The exceptionality of these polynomials emerges in the behavior of the complex zeros. Notably, it is shown that these converge to the zeros of $H_\lambda$ as the degree $n$ increases, under the presumption of simplicity:

$|z_j - z_{k,n}| \leq \frac{C}{\sqrt{n}}$

This convergence asserts that exceptional zeros are influenced predominantly by the partition structure, and their alignment can be leveraged for precise mathematical modeling in domains where orthogonal polynomial approaches are crucial.

Numerical and Analytical Validation

Figure 1: Plot of the zeros of $H_{\lambda}$ with $\lambda = (4,4,2,2)$ (open circles) together with the zeros of the corresponding exceptional Hermite polynomial of degree 40 (stars).

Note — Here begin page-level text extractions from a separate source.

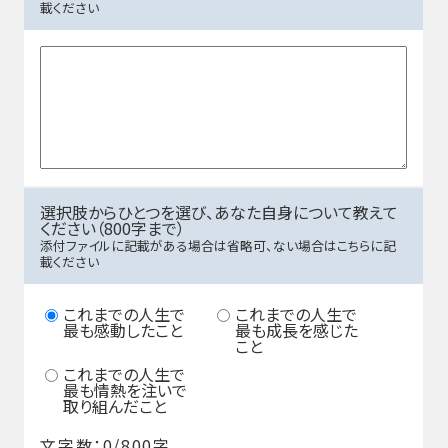
載ください
選択肢からひとつを選び、あなた自身について教えて
ください（800字まで）
添付ファイルに記載がある場合は省略可、ない場合はこちらに記
載ください
これまでの人生で
これまでの人生で
最も感動したこと
最も成長を感じた
こと
これまでの人生で
最も情熱を注いで
取り組んだこと
文字数：
0
/800字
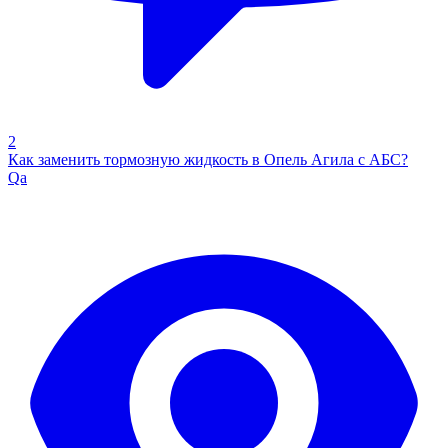
2
Как заменить тормозную жидкость в Опель Агила с АБС?
Qa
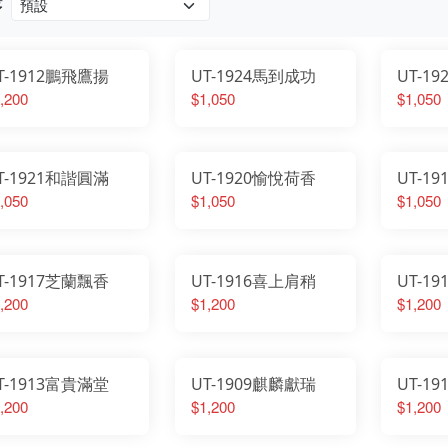
序
T-1912鵬飛鷹揚
UT-1924馬到成功
UT-1
,200
$1,050
$1,050
T-1921和諧圓滿
UT-1920愉悅荷香
UT-1
,050
$1,050
$1,050
T-1917芝蘭飄香
UT-1916喜上肩稍
UT-1
,200
$1,200
$1,200
T-1913富貴滿堂
UT-1909麒麟獻瑞
UT-1
,200
$1,200
$1,200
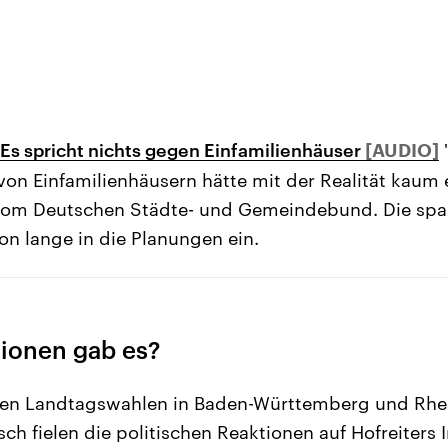
Es spricht nichts gegen Einfamilienhäuser
 von Einfamilienhäusern hätte mit der Realität kaum 
vom Deutschen Städte- und Gemeindebund. Die sp
on lange in die Planungen ein.
ionen gab es?
hen Landtagswahlen in Baden-Württemberg und Rhei
ch fielen die politischen Reaktionen auf Hofreiters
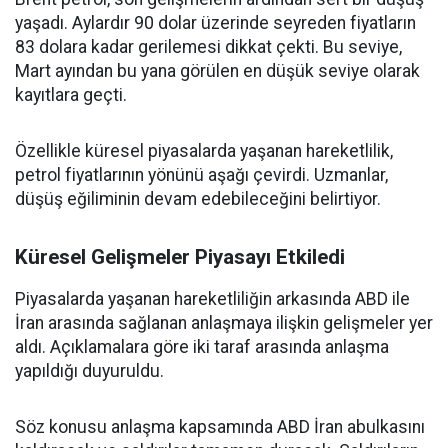
yaşadı. Aylardır 90 dolar üzerinde seyreden fiyatların
83 dolara kadar gerilemesi dikkat çekti. Bu seviye,
Mart ayından bu yana görülen en düşük seviye olarak
kayıtlara geçti.
Özellikle küresel piyasalarda yaşanan hareketlilik,
petrol fiyatlarının yönünü aşağı çevirdi. Uzmanlar,
düşüş eğiliminin devam edebileceğini belirtiyor.
Küresel Gelişmeler Piyasayı Etkiledi
Piyasalarda yaşanan hareketliliğin arkasında ABD ile
İran arasında sağlanan anlaşmaya ilişkin gelişmeler yer
aldı. Açıklamalara göre iki taraf arasında anlaşma
yapıldığı duyuruldu.
Söz konusu anlaşma kapsamında ABD İran abulkasını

Numerical experiments corroborate the theoretical findings, as depicted in Figure 1. This figure visualizes how the non-real zeros of an exceptional Hermite polynomial $P_{40}$ are attracted to those of the generalized Hermite polynomial $H_\lambda$, confirming the theoretical predictions for $|\lambda| = 12$ with real zeros distributed according to the semi-circle law mentioned earlier.

Implications and Future Directions

The results elucidate unique properties of exceptional Hermite polynomials, with possible applications in mathematical physics, particularly in quantum mechanics and signal processing, where eigenfunction distributions are relevant. Future work may extend these findings to other families of exceptional polynomials like Laguerre or Jacobi, further exploring the hypothesis of simplicity of zeros, and exploring geometric and dynamic systems analyses influenced by the algebraic structures illuminated in this study.

Conclusion

The paper bridges theoretical understanding and practical numerical verification, enhancing familiarity with the zeros' distribution of exceptional Hermite polynomials. The work not only confirms theoretical conjectures through rigorous analysis but also supports these findings with visual numerics, facilitating deeper exploration into the arithmetic and geometric theory of exceptional orthogonal polynomials.